Friday, November 26, 2010

Day After Thanksgiving...What Am I Doing Thinking About A Bikini?

I didn't realize it had been so long since I last wrote on this here blog. I do think it is helpful to express some things in this forum, as I continue to be challenged by food and weight issues. I fear sounding like a broken record, but for those of you sticking with me, well, here goes!

Long story short, after losing 50 lbs over the last 1 1/2 years or so, I gained 20 pounds back from April to the beginning of November. Although I've lost about 6 pounds the last couple of weeks, let me tell you how I feel about all of this gain....______!!!!!!(Insert any exclamatory curse word here...) I think my last post talked about the road trip I went on, which was the beginning of my weight gain. Add to that a very stressful summer, and a fall where I have been faced with some interesting health issues and a couple of car accidents/problems, and you have my excuses for ceasing interest in taking care of myself as far as food and exercise go. I wish I were the type of person who turns to exercise in time of stress and trial. Instead, I head right back to what means comfort to me, and that is food...and unfortunately, unhealthy food! Oh, what a wonderful day it will be to overcome this weakness. I have to think that I WILL overcome it. I can't keep doing this to myself!! I also need to realize that I am showing my kids how to deal with tough times. I don't think having them see Mom wolfing down ice cream is probably the best way of teaching how to cope during the challenges of life.

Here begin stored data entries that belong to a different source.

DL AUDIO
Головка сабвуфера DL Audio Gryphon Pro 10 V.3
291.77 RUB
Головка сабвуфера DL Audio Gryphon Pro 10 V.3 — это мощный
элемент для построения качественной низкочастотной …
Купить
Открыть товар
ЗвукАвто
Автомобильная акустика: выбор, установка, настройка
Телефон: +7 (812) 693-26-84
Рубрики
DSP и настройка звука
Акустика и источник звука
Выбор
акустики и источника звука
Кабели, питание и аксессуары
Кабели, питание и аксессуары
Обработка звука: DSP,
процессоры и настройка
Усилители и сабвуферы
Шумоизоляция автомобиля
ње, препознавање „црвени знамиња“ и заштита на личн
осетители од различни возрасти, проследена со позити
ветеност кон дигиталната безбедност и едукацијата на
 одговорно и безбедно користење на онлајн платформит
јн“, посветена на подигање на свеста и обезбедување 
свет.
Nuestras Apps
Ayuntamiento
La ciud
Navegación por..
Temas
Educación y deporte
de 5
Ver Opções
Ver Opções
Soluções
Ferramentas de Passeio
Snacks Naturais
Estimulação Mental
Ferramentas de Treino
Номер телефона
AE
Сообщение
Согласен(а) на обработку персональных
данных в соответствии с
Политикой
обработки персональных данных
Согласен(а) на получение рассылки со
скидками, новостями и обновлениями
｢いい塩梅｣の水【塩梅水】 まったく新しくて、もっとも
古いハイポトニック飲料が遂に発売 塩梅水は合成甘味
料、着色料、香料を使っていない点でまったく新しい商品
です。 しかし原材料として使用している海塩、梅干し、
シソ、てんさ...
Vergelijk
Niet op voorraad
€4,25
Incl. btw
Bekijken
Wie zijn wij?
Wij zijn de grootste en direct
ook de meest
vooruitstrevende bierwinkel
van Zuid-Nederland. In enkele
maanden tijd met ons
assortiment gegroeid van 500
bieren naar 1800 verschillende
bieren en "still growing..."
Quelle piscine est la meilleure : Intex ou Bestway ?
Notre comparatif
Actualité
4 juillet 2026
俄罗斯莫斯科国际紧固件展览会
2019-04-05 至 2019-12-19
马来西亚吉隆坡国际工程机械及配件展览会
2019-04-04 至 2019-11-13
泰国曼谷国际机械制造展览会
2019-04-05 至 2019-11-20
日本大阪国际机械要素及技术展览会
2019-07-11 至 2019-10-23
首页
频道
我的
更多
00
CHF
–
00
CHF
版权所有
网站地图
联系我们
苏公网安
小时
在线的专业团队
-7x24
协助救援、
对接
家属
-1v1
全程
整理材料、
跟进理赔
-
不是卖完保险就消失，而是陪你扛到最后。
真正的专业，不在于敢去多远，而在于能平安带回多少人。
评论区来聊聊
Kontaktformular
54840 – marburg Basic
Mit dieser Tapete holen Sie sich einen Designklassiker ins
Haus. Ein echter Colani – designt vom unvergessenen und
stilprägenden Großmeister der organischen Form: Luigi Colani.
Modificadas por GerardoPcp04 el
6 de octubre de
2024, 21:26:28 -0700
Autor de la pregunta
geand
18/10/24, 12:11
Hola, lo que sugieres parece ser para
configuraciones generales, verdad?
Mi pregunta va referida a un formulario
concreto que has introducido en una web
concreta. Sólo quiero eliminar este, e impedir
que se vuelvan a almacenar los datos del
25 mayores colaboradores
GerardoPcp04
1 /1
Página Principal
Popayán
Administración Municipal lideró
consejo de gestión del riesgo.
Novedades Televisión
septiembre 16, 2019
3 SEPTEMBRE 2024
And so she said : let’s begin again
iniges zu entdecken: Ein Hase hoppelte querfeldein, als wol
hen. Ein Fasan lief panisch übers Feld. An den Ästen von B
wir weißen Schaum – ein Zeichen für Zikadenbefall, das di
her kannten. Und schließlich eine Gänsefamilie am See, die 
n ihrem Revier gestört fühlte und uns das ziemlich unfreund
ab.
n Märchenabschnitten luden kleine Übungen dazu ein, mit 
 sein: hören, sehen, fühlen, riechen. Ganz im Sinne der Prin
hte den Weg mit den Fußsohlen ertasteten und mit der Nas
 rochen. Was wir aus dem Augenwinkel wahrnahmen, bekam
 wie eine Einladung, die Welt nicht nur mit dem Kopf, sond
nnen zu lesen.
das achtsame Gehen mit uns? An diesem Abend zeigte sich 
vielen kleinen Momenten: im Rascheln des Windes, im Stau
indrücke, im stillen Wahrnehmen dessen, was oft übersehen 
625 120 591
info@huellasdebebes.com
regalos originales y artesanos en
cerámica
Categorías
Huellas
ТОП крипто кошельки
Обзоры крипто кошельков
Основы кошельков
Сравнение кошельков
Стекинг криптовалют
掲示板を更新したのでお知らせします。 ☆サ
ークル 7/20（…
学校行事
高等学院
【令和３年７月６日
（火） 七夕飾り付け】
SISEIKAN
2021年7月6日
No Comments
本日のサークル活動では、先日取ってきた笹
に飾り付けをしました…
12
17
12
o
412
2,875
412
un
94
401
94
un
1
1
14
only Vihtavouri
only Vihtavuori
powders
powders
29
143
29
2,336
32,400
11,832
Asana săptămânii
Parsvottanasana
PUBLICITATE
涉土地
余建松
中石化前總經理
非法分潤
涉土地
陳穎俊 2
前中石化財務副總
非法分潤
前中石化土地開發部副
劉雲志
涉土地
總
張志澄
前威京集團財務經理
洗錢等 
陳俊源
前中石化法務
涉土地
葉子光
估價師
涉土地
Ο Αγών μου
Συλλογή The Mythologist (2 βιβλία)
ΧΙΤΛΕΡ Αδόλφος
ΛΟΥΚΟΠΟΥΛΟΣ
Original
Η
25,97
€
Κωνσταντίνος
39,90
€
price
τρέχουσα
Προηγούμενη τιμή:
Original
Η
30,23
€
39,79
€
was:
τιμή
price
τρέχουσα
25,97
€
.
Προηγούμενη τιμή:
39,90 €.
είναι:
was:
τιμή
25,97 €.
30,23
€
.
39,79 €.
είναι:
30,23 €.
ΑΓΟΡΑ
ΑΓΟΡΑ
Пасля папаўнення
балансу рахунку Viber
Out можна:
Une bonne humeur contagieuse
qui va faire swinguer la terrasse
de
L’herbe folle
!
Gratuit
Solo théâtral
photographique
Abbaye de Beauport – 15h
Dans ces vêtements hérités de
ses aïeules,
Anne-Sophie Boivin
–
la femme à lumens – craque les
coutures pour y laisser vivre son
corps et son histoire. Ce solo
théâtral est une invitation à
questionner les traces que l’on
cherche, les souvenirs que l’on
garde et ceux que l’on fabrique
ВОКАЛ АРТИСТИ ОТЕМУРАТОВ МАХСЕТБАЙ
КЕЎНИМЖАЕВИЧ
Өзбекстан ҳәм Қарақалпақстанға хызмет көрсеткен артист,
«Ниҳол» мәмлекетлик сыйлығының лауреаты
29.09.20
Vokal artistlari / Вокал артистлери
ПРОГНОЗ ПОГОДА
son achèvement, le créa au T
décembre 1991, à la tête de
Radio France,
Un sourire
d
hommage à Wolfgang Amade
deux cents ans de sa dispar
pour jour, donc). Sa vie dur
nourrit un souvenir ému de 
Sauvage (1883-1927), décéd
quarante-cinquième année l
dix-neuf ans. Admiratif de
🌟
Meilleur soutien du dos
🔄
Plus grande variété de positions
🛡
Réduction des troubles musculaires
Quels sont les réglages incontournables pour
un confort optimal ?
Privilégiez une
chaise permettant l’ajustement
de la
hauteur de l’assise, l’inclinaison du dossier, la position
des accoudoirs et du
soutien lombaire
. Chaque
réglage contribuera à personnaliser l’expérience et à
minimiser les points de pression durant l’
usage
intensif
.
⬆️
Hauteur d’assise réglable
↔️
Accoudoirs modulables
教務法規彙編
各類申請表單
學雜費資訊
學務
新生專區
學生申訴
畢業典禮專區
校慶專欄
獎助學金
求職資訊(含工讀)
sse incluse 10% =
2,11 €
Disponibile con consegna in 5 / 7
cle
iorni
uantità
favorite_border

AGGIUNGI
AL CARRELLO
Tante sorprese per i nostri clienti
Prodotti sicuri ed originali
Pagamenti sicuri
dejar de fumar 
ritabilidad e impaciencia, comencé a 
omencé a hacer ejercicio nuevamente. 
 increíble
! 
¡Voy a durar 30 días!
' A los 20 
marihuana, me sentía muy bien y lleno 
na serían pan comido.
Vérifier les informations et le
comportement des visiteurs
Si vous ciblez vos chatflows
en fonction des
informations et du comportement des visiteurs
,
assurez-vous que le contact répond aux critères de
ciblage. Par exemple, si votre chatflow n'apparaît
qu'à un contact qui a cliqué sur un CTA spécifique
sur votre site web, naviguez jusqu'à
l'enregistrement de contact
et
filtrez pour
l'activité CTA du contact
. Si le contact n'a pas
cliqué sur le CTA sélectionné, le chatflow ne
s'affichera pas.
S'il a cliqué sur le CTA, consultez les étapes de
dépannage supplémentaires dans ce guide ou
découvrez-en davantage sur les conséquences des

After experiencing about six months of lack of motivation, diving self esteem, and digging in to the big clothes I hadn't given away yet, I am ready to turn this around. A couple of weeks ago, something happened...not sure what, but it seems my stomach has shrunk and my brain said 'get it together, woman!'. I have cut out the incessant snacking on whatever is in sight. The timing of this turn in my thinking and changes in eating behavior is interesting, as we are entering quite possibly the toughest time of the year to refrain from overeating. But it is the perfect time, because if things hadn't turned in my head, I would be putting on another 20 pounds in record time with the Thanksgiving meal, pies, Christmas cookies and other wonderful treats. Yesterday, I enjoyed the meal but took small portions of everything. I did not go back for seconds. I passed on dessert, but did keep grabbing cinnamon bears as I walked by the dang bowl on the counter. The only thing I wish I hadn't done was go a tiny bit overboard on chips and french onion dip as we played cards last night. Relative to how many chips and dip I would have grabbed a month ago, it wasn't too bad, but I would be happier with myself now if I had one or two and called it good! I have gone back to drinking lots of water. Over these last few months, I was lucky to get one 16 oz bottle in during the day. Now, I aim to drink about 80 oz. I usually go over! My energy seems to be returning. I do think I'm feeling a bit more jovial as well :)

Now, to get back to the exercise! That is next on my list of things to do...I'm shaking a cold, which was my latest excuse not to go to the gym. Now that the cold is no longer an issue, I just need to get my lazy butt to go. I'll keep you posted!

Dear Myself,
Ups and downs....peaks and valleys....good and bad.....it's all LIFE. Kari, DEAL WITH IT!!! And without the help of McDonalds, Dreyers or Dr. Pepper! You can do this. You are worth the trouble!!!